Briar eats like a Hollywood starlet. Sip of orange juice here, nibble of cracker there. Ok, not going to go any further with that. I don't even want to joke about that stuff. I just read that Mandy Moore is coming to grips with not being thin. She'll never be like other stars. She's a big girl. A 6 or an 8. Give me a large fucking break, child. How many girls would die to be a 6? Literally. Our local paper polled kids and they said that the acceptable size, the ok size, the size that girls should be?

I'm a tad annoyed that she would try and suggest that she is the big girl norm. C'mon, something makes me find it hard to believe that Mandy has trouble fitting her ass in a pair of jeans. Blech!

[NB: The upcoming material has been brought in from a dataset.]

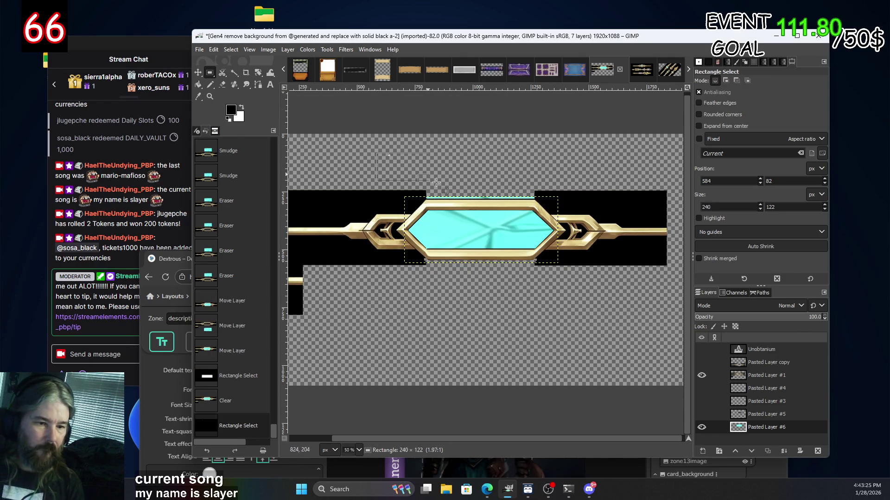
pyautogui.click(517, 354)
pyautogui.moveTo(375, 358); pyautogui.dragTo(323, 264)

Anyway, my Briar. Not a hearty eater of late. I was tickled to find that other moms fight this as well. (and dads...actually no dads wrote, but I don't want to silently denigrate fathers by insinuating that they don't struggle with this, because maybe they do, but they sure don't share that with me.) I had posted about the cream cheese and jam sandwiches I make in order to feel a bit less like I am just offering whatever snack food the little finicky princess will eat. So I thought I would share a dark little secret, a backpocket silver bullet to be used sparingly so as to preserve its ability to pass the toddler taste test.
When things are really bad, and I mean really bad, and I just want her to experience the ritual of a meal, I make Briar cream cheese and jam sandwiches on white hot dog buns.
I have been really struggling to figure out where I went wrong with the eating thing. She was a good eater, slightly adventurous, partial to vegetables and white meat.It was bliss. Standing over my pathetic lunch attempt last week, not nearly as gross as the seaweed, I realized that perhaps if I'd been offered this kind of slop I'd be demanding food out of a box too.


1 Comments:
isn't average like a size 12? 0-1 is just ridiculous. if you happen to be born petite, and you're at a healthy weight, and you happen to be a 0-1, i'm certainly not going to begrudge you that. but if you're being unhealthy and starving yourself to get there, when you really should be closer to a 6-8, that's just wrong.
i'm sure briar will start eating again when she feels like. little ones can be startlingly odd about those things sometimes.